China is responsible for most of the world's email spam, according to new unpublished research.
Nearly three-quarters of the Web sites advertised in computer spam studied by the University of Alabama at Birmingham (UAB) Spam Data Mine so far in 2009 are tied to China, said Gary Warner, UAB's director of research in computer forensics.
Warner has dubbed the trend the "spam crisis in China."
"China has become a safe haven for Web site operators that use spam to promote their products because of the willingness of some Chinese Web-hosting companies to ignore spam complaints about those sites, which are hosted on their servers for a fee," Warner said. "The hosting companies don’t create the spam, but rather declare themselves bullet-proof hosting sites — meaning that regardless of the illegal activities being reported, they will not terminate their customer’s spam-related Web sites or domains."
Computer spam refers to unsolicited commercial advertisements distributed online via e-mail, which can sometimes carry viruses and other programs that harm computers.

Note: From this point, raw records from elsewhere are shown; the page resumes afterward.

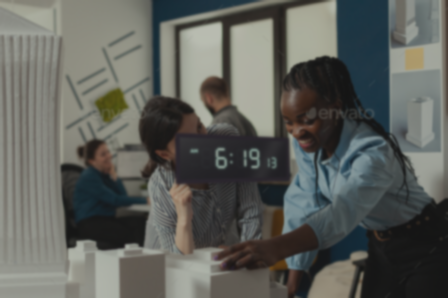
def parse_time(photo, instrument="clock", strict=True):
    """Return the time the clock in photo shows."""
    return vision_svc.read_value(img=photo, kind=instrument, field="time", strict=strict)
6:19
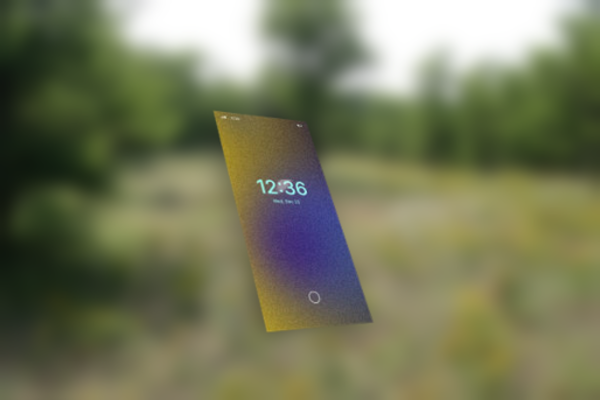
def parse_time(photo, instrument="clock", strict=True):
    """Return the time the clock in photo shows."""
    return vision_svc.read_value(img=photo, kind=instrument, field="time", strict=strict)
12:36
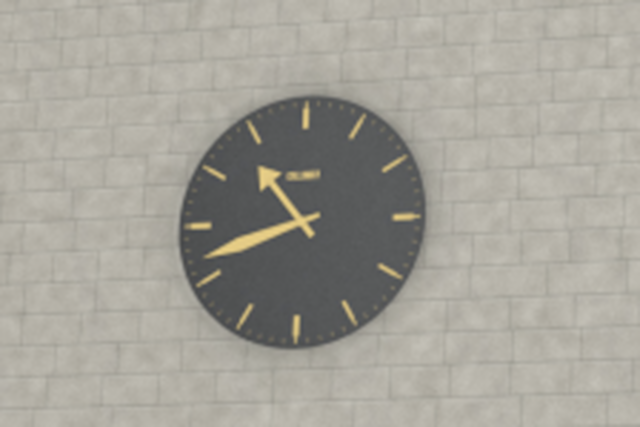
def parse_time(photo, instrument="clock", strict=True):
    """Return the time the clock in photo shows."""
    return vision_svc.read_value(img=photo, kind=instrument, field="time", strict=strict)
10:42
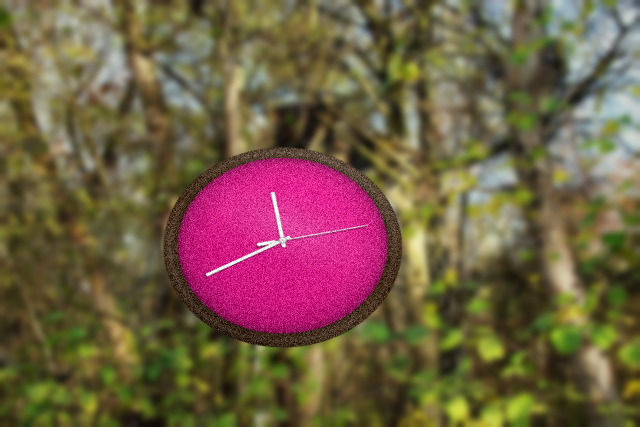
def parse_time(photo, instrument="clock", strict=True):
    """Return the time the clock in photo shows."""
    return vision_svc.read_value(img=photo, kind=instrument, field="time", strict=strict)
11:40:13
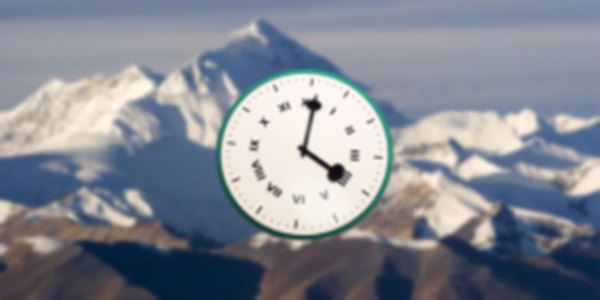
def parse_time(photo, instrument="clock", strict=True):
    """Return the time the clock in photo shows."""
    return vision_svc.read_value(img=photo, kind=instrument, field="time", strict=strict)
4:01
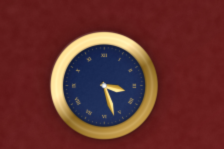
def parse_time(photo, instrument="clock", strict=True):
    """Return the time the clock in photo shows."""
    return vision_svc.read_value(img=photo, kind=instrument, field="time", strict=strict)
3:27
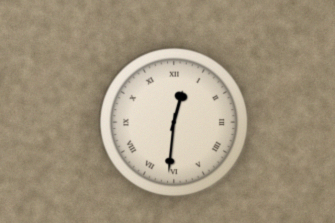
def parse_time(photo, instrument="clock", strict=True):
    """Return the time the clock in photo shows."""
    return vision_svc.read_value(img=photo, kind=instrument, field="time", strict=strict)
12:31
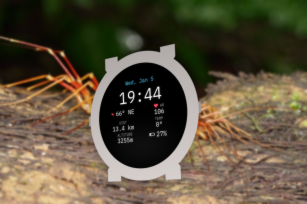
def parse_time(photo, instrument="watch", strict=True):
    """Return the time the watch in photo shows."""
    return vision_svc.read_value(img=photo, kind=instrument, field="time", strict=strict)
19:44
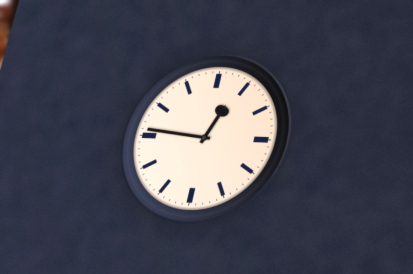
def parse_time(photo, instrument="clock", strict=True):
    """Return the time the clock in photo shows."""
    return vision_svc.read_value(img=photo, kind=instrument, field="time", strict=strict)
12:46
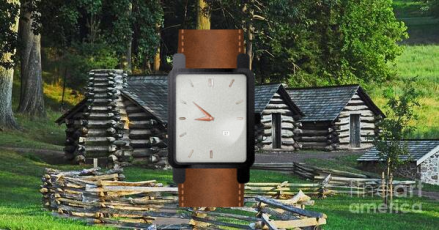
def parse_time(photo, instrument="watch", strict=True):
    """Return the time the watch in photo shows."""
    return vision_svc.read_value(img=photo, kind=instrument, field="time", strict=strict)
8:52
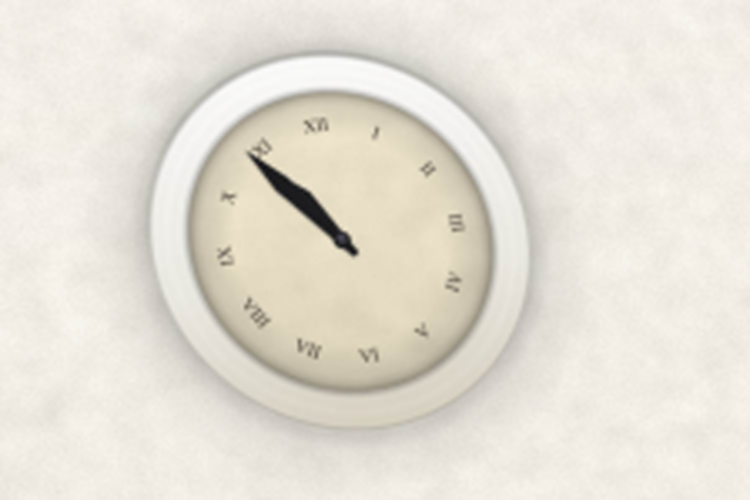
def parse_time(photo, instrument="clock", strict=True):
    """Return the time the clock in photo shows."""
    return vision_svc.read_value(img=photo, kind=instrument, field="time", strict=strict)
10:54
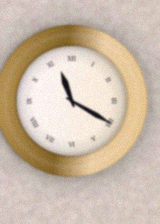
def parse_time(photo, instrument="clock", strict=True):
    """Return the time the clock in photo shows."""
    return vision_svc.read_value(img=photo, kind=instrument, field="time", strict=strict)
11:20
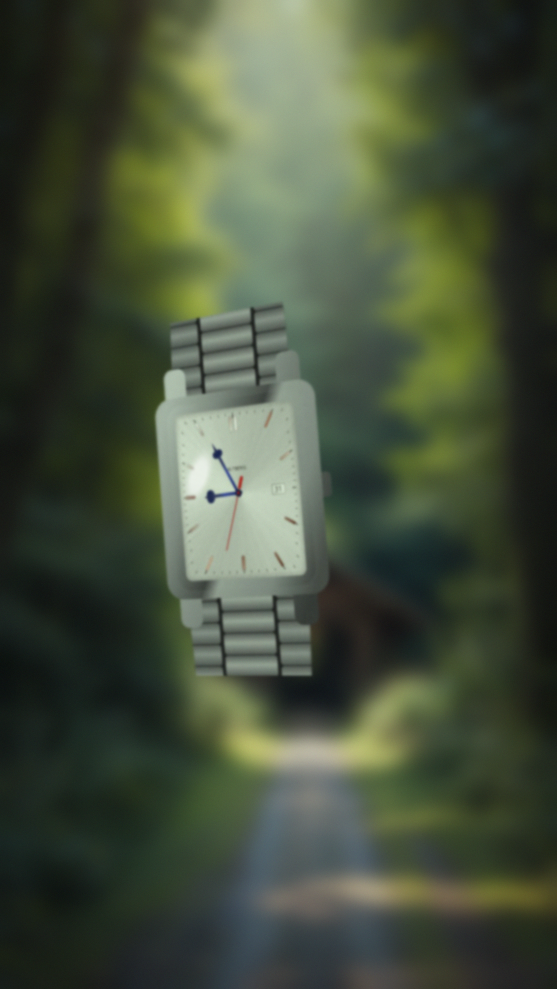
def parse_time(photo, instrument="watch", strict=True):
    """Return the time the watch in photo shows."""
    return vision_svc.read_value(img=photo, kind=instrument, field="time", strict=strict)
8:55:33
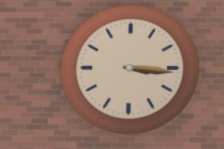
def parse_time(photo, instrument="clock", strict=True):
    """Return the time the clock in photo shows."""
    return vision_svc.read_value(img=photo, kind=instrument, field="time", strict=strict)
3:16
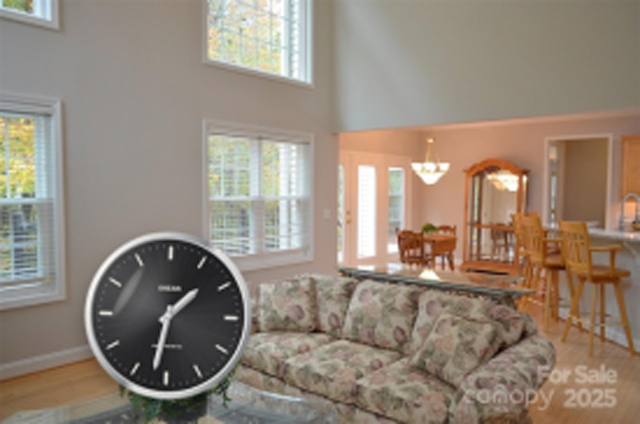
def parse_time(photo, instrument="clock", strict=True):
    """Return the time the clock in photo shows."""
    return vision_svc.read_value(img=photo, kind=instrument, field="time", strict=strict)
1:32
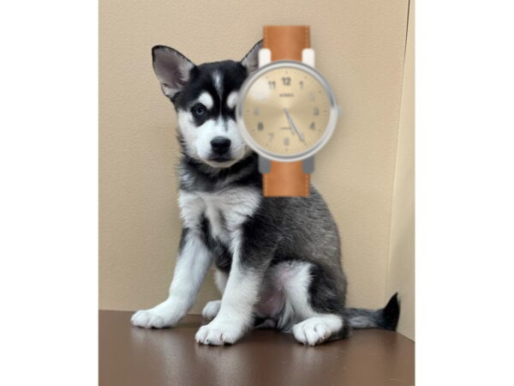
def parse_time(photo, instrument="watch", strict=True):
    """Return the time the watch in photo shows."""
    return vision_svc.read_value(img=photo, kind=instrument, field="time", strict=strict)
5:25
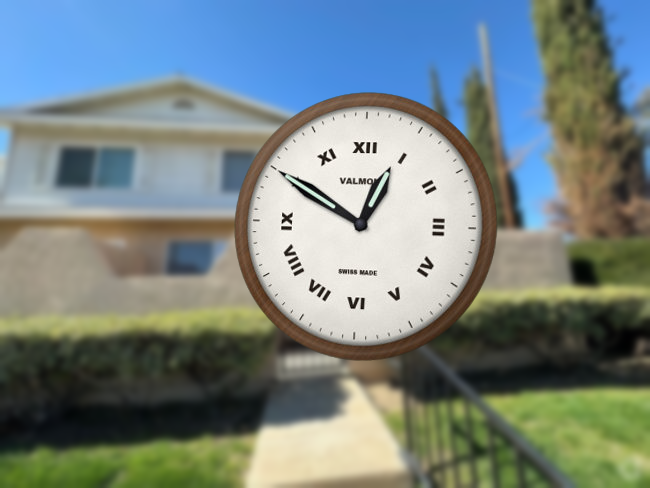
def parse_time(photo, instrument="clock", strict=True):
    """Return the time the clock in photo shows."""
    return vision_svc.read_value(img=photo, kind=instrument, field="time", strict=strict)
12:50
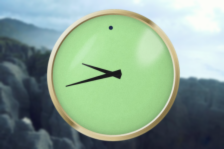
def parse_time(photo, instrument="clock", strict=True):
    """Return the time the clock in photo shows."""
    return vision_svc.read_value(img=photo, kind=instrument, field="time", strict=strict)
9:43
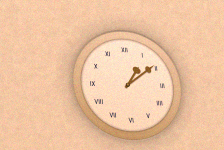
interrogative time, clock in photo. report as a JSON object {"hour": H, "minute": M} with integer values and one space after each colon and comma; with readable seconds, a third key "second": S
{"hour": 1, "minute": 9}
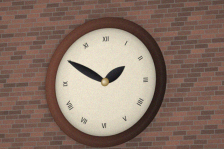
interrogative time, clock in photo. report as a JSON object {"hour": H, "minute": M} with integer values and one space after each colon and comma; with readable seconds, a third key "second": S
{"hour": 1, "minute": 50}
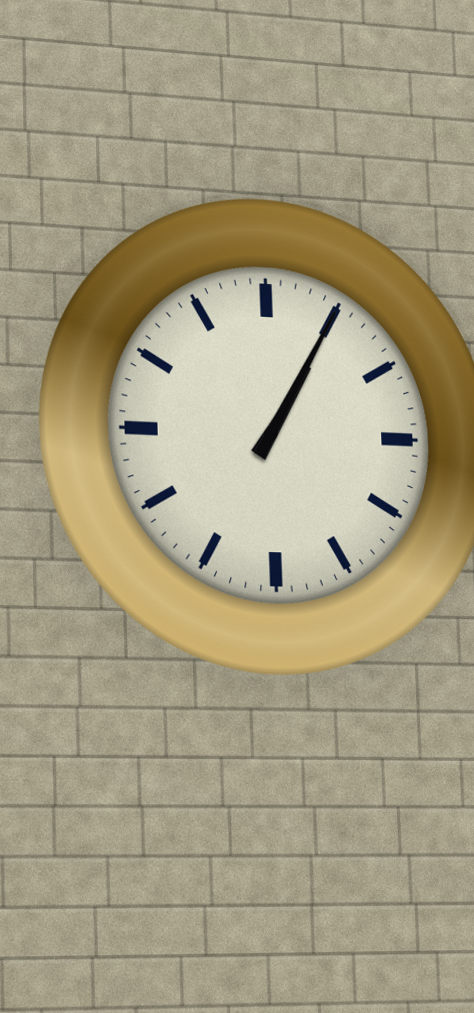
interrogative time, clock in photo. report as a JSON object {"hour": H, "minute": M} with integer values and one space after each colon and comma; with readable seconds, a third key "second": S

For the year to date, the UAB Spam Data Mine has reviewed millions of spam e-mails and successfully connected the hundreds of thousands of advertised Web sites in the spam to 69,117 unique hosting domains, Warner said.
Of the total reviewed domains, 48,552 (70 percent) had Internet domains, or addresses, that ended in "cn" — the Chinese country code. Also, 48,331 (70 percent) of the sites were hosted on Chinese computers.
Further encouraging the Chinese spam epidemic is the widespread availability of cheap domain names.
Domain names based in China can cost as little as one yuan, or 15 cents in U.S. currency.
In contrast, U.S. domain names can costs as much as $35 a year, with a portion of the fees going toward efforts to detect fraud and abuse like spam. The low domain rates in China encourage Web page operators to buy numerous domains, leading to a continuous stream of spam promoting those various sites.
"Not only is it cheap to operate spam-promoted Web sites through the Chinese technology infrastructure, there is not enough revenue being generated to pay for the creation of programs or entities that could prevent such abuses from taking place," Warner said.
Warner said that while only a very few companies in China are responsible for perpetuating the illegal spam activity, they risk the reputation of their entire nation's Internet presence.
Warner thinks the solution lies in a renewed effort by the country's government to target companies acting as a haven for cyber-criminals rather than a complete block of all Internet flow coming from China. China must develop mechanisms to accept and respond to spam abuse complaints, Warner said.